«Invasión, invasión». Riazor advirtió, saltó, botó y, con el pitido final, cumplió. «Vamos a saltar», cantaban desde la grada una y otra vez. Primero desde Marathon inferior; después, todo el estadio. Había una fiesta preparada, pero la gente quería la suya propia. Como antaño. Fue imparable. Con todo el estadio sobre el campo. «El Dépor es de Primera». Al unísono saltaban los aficionados sobre el césped del estadio.
El palco tuvo que esperar, también las ovaciones y los jugadores. Era el momento de los hinchas, que saltaban y cantaban. Festejaban. Pogos, vítores y, otra vez, cánticos que se reprodujeron una y otra vez. Cuatro Caminos podía esperar. Era la fiesta del pueblo.
Sobre el césped en Riazor
«Ximo quédate, Ximo quédate…», entre la masa de aficionados, el tinte rosa del cabello teñido emergía con dificultad. La seguridad protegió la entrada al vestuario, pero algunos jugadores lo vivieron con la gente. Cariño para quienes se quedaron en los momentos más difíciles. En especial, para el de Guadahortuna, que acaba contrato. Junto a él, Barcia y Quagliata se hacían espacio como podían.
Banderines, cachos de red, seguidores subidos al larguero e incluso doblando la portería… La fiesta se alargó sobre el césped, donde llegaron a emerger incluso algunas bengalas.
«Una vez celebrada la invasión de campo, si volvéis a vuestros asientos, continuaremos con la fiesta con los jugadores», anunciaron desde la megafonía. Era una «petición» de los propios futbolistas. Y, aunque poco a poco los hinchas regresaron a sus asientos, los accesos estaban taponados de seguidores. «Por favor, ayudadnos a continuar la fiesta y lo pasaremos todos juntos mejor», expresó el capitán Diego Villares.
La afición regresó a la grada
Después de muchos avisos, y una larga espera, los aficionados blanquiazules regresaron a sus asientos. Hizo falta un repaso al césped, que había quedado lleno de vasos y desperfectos. Con las porterías ya sin redes e incluso el círculo central arrancado.

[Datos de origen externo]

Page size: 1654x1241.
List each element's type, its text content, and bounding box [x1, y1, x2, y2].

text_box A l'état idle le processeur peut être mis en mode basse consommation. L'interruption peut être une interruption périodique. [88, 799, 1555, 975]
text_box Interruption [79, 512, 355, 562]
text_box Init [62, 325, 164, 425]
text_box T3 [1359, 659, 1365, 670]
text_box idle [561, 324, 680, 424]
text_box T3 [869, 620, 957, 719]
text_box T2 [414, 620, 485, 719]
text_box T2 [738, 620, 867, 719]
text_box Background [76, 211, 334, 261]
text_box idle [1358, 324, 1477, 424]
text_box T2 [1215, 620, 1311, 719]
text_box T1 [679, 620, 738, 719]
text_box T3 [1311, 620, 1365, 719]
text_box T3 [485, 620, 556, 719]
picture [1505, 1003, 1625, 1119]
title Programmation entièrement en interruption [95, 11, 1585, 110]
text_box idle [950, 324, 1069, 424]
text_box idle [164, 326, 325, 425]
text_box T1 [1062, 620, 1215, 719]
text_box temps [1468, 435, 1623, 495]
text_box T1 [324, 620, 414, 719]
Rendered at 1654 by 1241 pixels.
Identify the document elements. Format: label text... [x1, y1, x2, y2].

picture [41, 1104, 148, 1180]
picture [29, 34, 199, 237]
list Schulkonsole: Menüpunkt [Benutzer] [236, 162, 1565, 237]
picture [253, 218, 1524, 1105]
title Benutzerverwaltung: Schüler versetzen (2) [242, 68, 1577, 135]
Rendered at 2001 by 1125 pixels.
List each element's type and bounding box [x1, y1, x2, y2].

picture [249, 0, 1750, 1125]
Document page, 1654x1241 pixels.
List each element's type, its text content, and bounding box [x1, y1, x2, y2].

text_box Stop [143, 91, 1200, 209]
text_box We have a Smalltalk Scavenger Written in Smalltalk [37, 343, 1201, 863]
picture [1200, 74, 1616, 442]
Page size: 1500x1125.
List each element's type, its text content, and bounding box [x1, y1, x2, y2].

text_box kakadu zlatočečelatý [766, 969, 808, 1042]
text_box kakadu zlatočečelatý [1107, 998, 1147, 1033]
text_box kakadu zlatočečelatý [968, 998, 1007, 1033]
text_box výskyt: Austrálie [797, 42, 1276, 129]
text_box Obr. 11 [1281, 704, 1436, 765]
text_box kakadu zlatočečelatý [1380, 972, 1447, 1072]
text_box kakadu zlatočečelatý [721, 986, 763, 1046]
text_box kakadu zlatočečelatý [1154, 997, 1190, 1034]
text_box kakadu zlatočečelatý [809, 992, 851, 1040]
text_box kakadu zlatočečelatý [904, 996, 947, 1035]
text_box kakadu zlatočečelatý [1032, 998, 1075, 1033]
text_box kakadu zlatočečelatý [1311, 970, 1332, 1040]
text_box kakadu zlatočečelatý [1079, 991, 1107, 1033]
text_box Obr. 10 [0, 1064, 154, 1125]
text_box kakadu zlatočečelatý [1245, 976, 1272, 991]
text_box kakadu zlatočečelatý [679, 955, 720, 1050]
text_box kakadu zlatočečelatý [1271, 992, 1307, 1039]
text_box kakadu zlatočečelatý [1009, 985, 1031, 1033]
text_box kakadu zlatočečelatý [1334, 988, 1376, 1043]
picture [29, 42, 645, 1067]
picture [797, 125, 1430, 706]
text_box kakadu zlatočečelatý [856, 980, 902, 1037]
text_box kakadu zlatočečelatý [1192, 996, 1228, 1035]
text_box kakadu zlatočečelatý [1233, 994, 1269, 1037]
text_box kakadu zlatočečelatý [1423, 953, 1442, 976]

«Barça, Madrid, el Dépor ya está aquí», empezó a cantar la afición, con todo ya colocado, una hora después de que acabase el partido. Los jugadores saltaron al campo de nuevo, ovacionados, con una camiseta especial por el ascenso. Faltaba uno. Yeremay, comiendo empanada, se había quedado atrás. Le siguió el cuerpo técnico, encabezado por Antonio Hidalgo. El club, además, homenajeó a los ocho jugadores que cumplieron el camino de Primera RFEF a Primera División: Puerto, Parreño, Dani Barcia, José Ángel, Mella, Villares, Yeremay y Ximo Navarro. «Siento felicidad, esto es una locura», expresó el de Espasande. Le tocó hablar al capitán, justo después de un sonoro «Ximo quédate» que interrumpió al de Guadahortuna, coreado también por sus compañeros. «Darles las gracias por todos estos años que llevamos. Creo que lo merecen más que nadie», expresó el de Samarugo.
El Deportivo sorprendió a todos con una actuación sobre el escenario, en directo, de ItaloBrothers. Acompañado de fuegos artificiales, sonó uno de los clásicos de Riazor: Stamp on the Ground. Matthias Metten, el vocalista, puso en pie a la grada con varias de sus canciones más conocidas, poniendo el colofón al momento de los jugadores sobre el escenario.
«Nos vamos a Primera». Los jugadores saltaban y celebraban con la afición. Tocó el tradicional paseo alrededor de todo el campo. El acto había durado poco, y quedaba un momento más para volver a unirse con la gente. «Capitán, capitán». Diego Villares encabezó la comitiva, junto a José Ángel, Ximo Navarro y Escudero. Los capitanes saltaron y celebraron entre los aficionados blanquiazules, que volvieron a cantar una vez más «Ximo quédate».
«Hoxe é día de pesca», continuaron los hinchas tras pedir a Mella que se acercase. El zurdo no dudó al agarrar el micrófono. Le siguió el estadio: «Infierno de qué…». Se sabía unas cuantas el zurdo, que añadió otro clásico: «Y si vuelves a Europa, tal vez…». Botó de nuevo el estadio. También subió Hidalgo, quien dio «las gracias» a la afición por no fallar nunca. Y, por último, Bil Nsongo, el nuevo ídolo de la grada. «Nsongo balón de oro, balón de oro», ovacionó el público antes de que los futbolistas diesen la vuelta definitiva al campo, entre ovaciones y cánticos, para encaminarse a Cuatro Caminos.